Real Madryt podejmuje dziś Juventus w hicie 3. kolejki Ligi Mistrzów, a Kylian Mbappé ma kolejną okazję, by udowodnić swoją wartość w barwach Królewskich. Turyńczycy przechodzą najgorszy kryzys od lat — zaledwie trzy punkty w ligowej fazie Champions League i kompletny brak przekonania na boisku. Czy to idealny moment dla Realu, by rozkręcić maszynę bramkową i pokazać, że jest faworytem do tytułu?

W skrócie:
- Real Madryt rozpoczął Ligę Mistrzów bez porażki i chce kontynuować dobrą passę przeciwko kryzysowemu Juventusowi
- Kylian Mbappé prowadzi atak Królewskich — Francuz szuka formy i bramek w Santiago Bernabéu
- Juventus w kryzysie — zaledwie 3 punkty w Champions League i problemy w Serie A
Real Madryt w pełnej gotowości — czas na pokaz siły
Kylian Mbappé, najgłośniejszy transfer zeszłego lata, znalazł swoją regularność w bramkach. Francuz ma za sobą kilka doskonałych występów, ale wciąż czeka na prawdziwą eksplozję formy, która uczyni go królem Madrytu. Juventus, drużyna w głębokim kryzysie, może być idealnym przeciwnikiem, by Mbappé rozkręcił się jeszcze bardziej.
„To mecz, w którym Kylian powinien się pokazać z najlepszej strony, jak w LaLiga.

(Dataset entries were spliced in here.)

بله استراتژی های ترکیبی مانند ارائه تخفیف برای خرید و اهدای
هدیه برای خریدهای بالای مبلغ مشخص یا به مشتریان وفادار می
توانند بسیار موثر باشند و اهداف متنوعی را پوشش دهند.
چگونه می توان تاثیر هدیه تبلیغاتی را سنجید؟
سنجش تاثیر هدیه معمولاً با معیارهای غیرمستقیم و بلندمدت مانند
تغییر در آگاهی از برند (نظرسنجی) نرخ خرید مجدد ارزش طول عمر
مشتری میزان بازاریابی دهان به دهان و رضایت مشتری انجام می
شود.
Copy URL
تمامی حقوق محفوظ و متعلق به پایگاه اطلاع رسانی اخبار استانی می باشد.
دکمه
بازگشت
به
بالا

Juventus ma problemy, a my musimy to wykorzystać” — mówią w kuluarach Bernabéu.
Juventus w kryzysie — czy Stara Dama jeszcze wstanie?
Juventus znajduje się w najtrudniejszym momencie od lat. Zaledwie trzy punkty w fazie ligowej Ligi Mistrzów to tragiczny wynik jak na klub z takimi tradycjami. W Serie A również nie ma lepiej — Bianconeri walczą o miejsce w czołówce, ale brakuje im przekonania i jakości, którą dysponowali w przeszłości.
Defensywa Juventusu wygląda krucho, a atak nie strzela bramek z regularną częstotliwością. To wszystko sprawia, że starcie z Realem Madryt wydaje się być misją prawie niemożliwą. Włosi będą musieli zagrać mecz życia, by choćby zremisować w Madrycie.
„Wiemy, że czeka nas bardzo trudne zadanie. Real to jeden z najlepszych zespołów na świecie, ale musimy walczyć i wierzyć” — mówił przed meczem jeden z zawodników Juve.
Problemem jest też kontekst historyczny — Real Madryt w Santiago Bernabéu to prawdziwa forteca, a Juventus w ostatnich latach regularnie przegrywał z europejskimi gigantami na ich stadionach.
Czy to początek wielkiej serii Realu?
Jeśli Real Madryt dziś wygra i zrobi to przekonująco, może to być moment przełomowy w ich kampanii. Królewscy mają w składzie wszystko, czego potrzeba do zdobycia kolejnego tytułu — gwiazdorską ofensywę, formę Mbappe i klasę Thibaut Courtois w bramce.
Juventus wydaje się być idealnym rywalem na rozkręcenie maszyny. Jeśli Mbappé strzeli dziś hat-tricka, a Real wygra 4-0 lub wyżej, cała Europa zacznie mówić, że Królewscy są głównym faworytem do tytułu.
Ale futbol potrafi zaskakiwać. Juventus, mimo kryzysu, wciąż ma w składzie doświadczonych zawodników, którzy potrafią zaskoczyć. Czy dziś będzie taki dzień? Przekonamy się już wkrótce.